Unfortunately, our polymer is not optimal yet. It is negatively charged which makes it challenging to work with, leading to suboptimal protein purification yields, which is undesirable for targets you might not have high amounts of to start with. We are therefore designing neutral polymers that work just as well as our negatively charged polymer.

We are looking into using our polymer on other targets, lipid compositions, and protein sizes, and for this we hope to establish collaborations with people specializing in different targets from different organisms and/or cells. We want to concatenate data and find out which polymer is going to work well with which type of protein or cell type. The end result could be a polymer library where one—say—number 3 is really good for plants and this size protein, while number 5 is really good for blood cell proteins and another size protein, and so on.

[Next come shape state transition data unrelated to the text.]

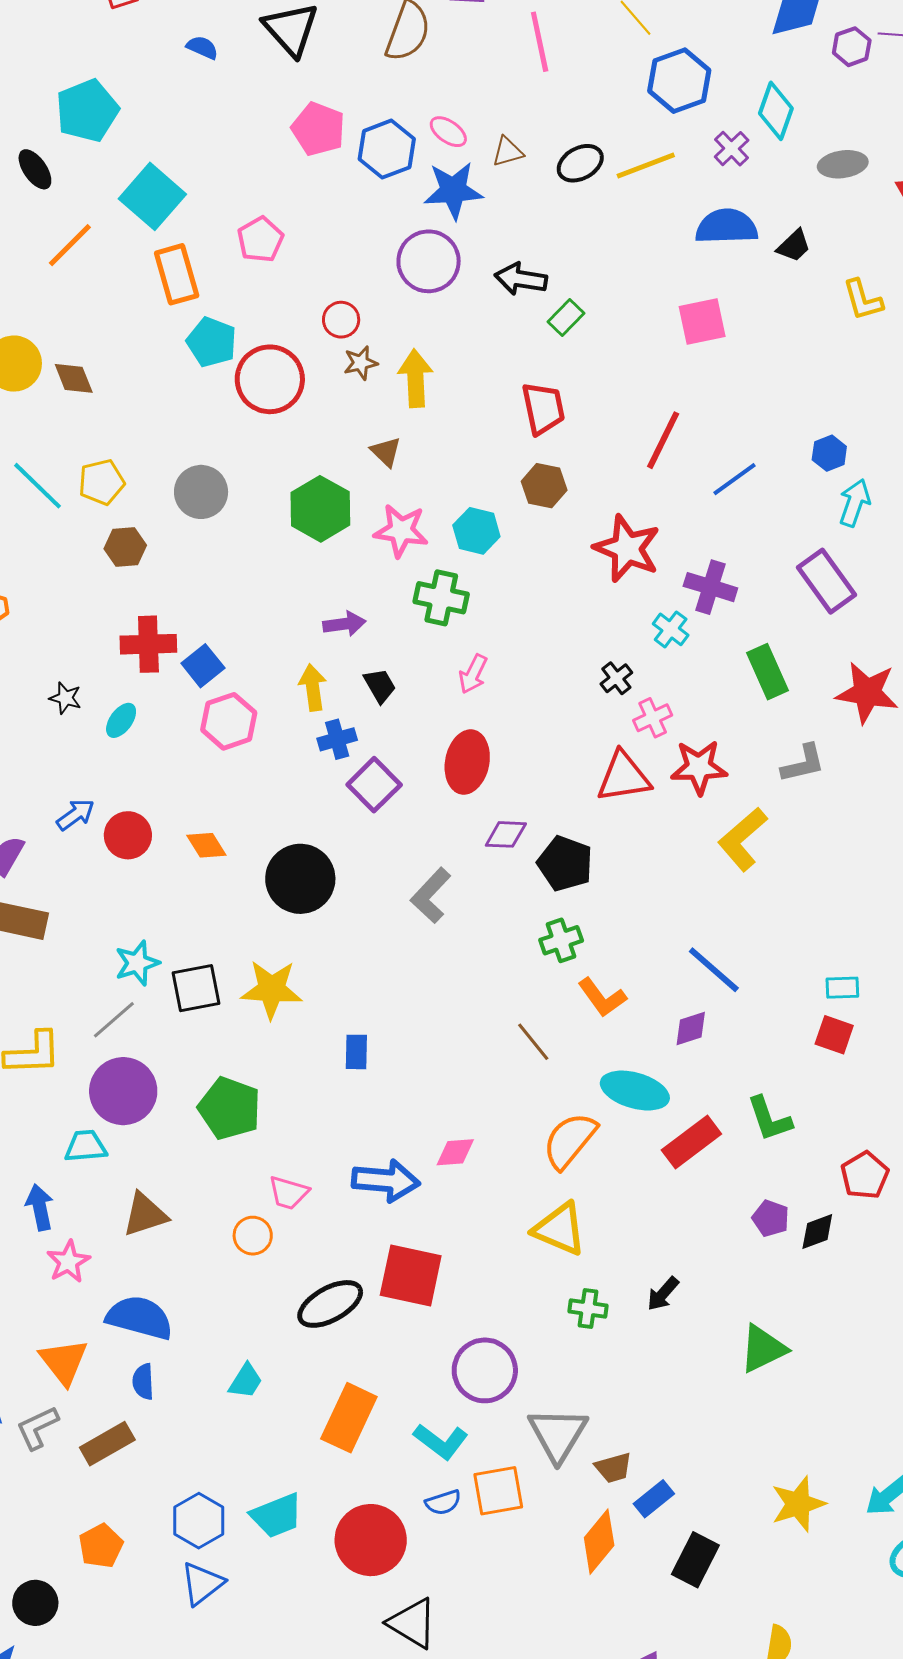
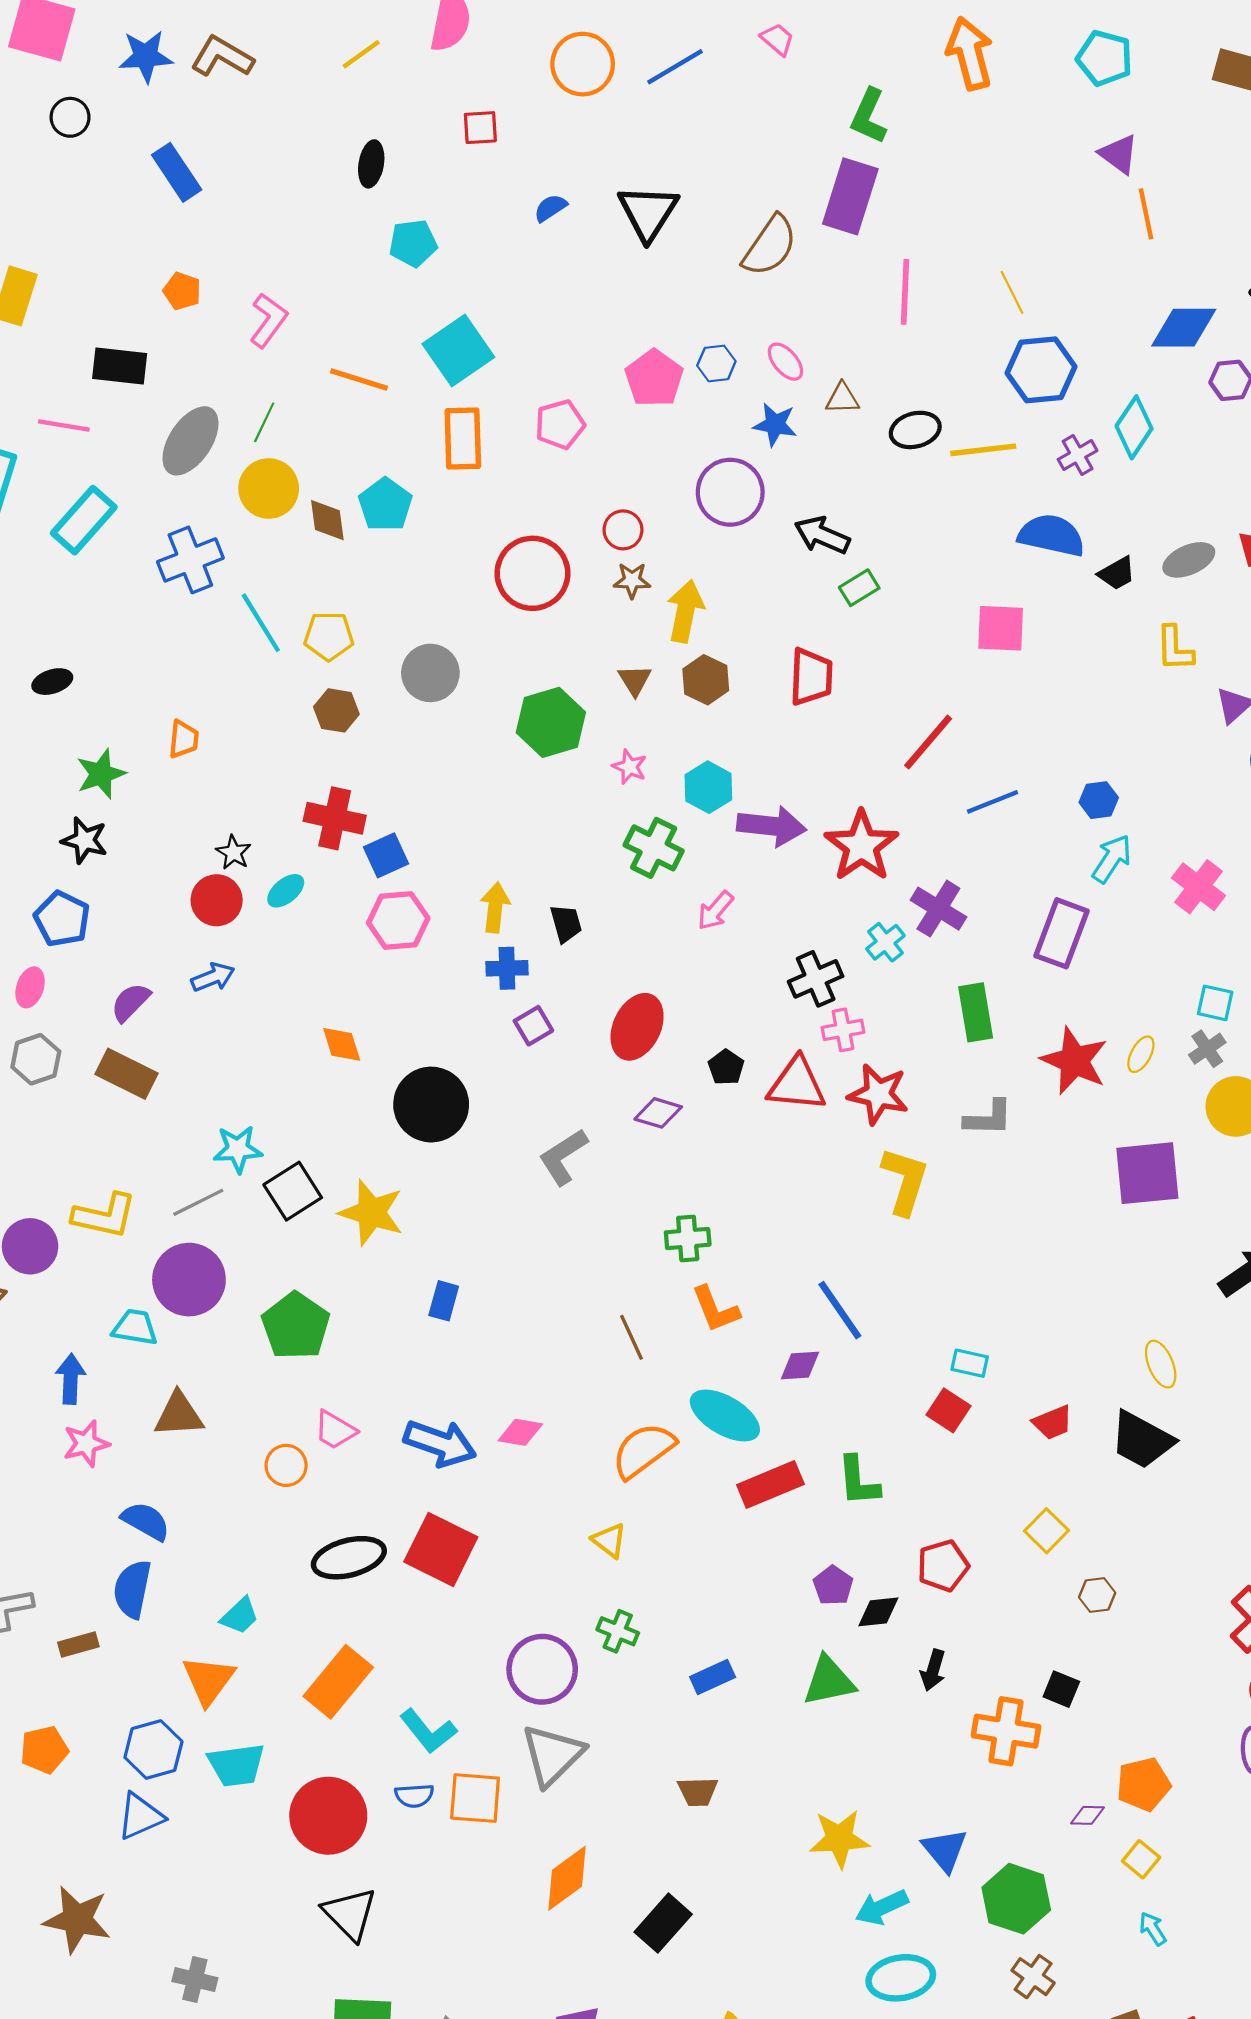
blue semicircle: (202, 47) -> (550, 208), turned -72
cyan pentagon: (87, 111) -> (413, 243), size x0.7
pink pentagon: (318, 129) -> (654, 378), moved
blue hexagon: (387, 149) -> (716, 363), size x0.6
gray ellipse: (843, 164) -> (1189, 560), moved, turned -30
black ellipse: (35, 169) -> (371, 164), moved, turned 30
blue star: (453, 190) -> (775, 425), size x0.7
orange line: (70, 245) -> (359, 379), turned 48
cyan pentagon: (212, 342) -> (385, 505), moved
brown hexagon: (544, 486) -> (706, 680), moved
pink star: (401, 531) -> (630, 767), size x0.6
purple rectangle: (826, 581) -> (1062, 933), turned 42
purple arrow: (344, 624) -> (772, 826), moved, size x1.5
pink arrow: (473, 674) -> (715, 911), moved
black cross: (616, 678) -> (816, 979), size x1.5
purple square: (374, 785) -> (533, 1026), size x0.7
red circle: (128, 835) -> (217, 900), moved
yellow L-shape: (743, 839) -> (905, 1181), turned 134
black pentagon: (565, 863) -> (726, 1067), moved, size x0.6
black square: (196, 988) -> (293, 1191), turned -36
yellow triangle: (560, 1229) -> (609, 1540), size x0.6
black arrow: (663, 1294) -> (933, 1670), moved, turned -39
blue semicircle: (140, 1318) -> (146, 1521), size x0.7
green triangle: (763, 1349) -> (829, 1681), moved
orange triangle: (64, 1362) -> (208, 1680), moved
purple circle: (485, 1370) -> (542, 1669), moved
blue semicircle: (143, 1382) -> (132, 1589), size x1.5
brown rectangle: (107, 1444) -> (78, 1644), size x0.7
brown trapezoid: (614, 1468) -> (698, 1792), moved
blue rectangle: (654, 1499) -> (713, 1677), moved
yellow star: (798, 1504) -> (839, 1839), moved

I am mainly working on this with my husband and a few collaborators abroad, but I have also been talking with ISBUC member Søren G. F. Rasmussen, who played a significant part in developing some of the most utilized detergents for extraction of membrane proteins. Søren has an excellent platform for testing our polymers just like he tested detergents in the past. My hope is that other people at ISBUC working on membrane proteins would be interested in testing our polymers as well. 

Impressions from the Autzen lab
Impressions from the Autzen lab

When you imagine that you are a student, Bachelor’s or Master’s, or PhD, thinking about entering the field of structural biology, what advice would you give to our Junior ISBUC members?

That is a tough question! As structural biology includes such a wide range of different methods, my advice would be that you should not be afraid to shift your focus from one method to another because the insights you gain from different fields are going to be complimentary. In my own experience, doing a Bachelor’s and Master’s in molecular modelling and then moving on to crystallization in my PhD and then cryo-EM in my postdoc, has given me a really good set of tools in terms of understanding structural biology from many different perspectives.

Especially going from PhD to postdoc, I think you need to make sure that you specialize in something else. In terms of a Bachelor’s and Master’s student, whatever project you end up working on is not going to lock you in. A main part of it is learning how to employ the scientific method.

When did you learn about ISBUC and what do you think of it?

Birthe Brandt Kragelund mentioned it to me and then I looked it up on the ISBUC website. Just before lock-down in early March 2020, I was fortunate to participate in an ISBUC strategy meeting which was a good opportunity to meet some of the people I had seen on the website. I hope to meet the rest at future ISBUC events when we are on the other side of the pandemic. It was cool to see what sort of activities were going on at ISBUC, and what the different PIs were expecting to gain from the network. Being new at UCPH, I really want to initiate new collaborations and share resources, and I think ISBUC will be a great opportunity for this. I also like how engaged the junior ISBUC network is.

Finally, with your research focusing on taste receptors, do you have a favorite food that gets your taste buds to tingle?

Oh yes! Having lived in California for four years, it is definitely tacos. That is my favorite. Tempura shrimp tacos. I miss them so much!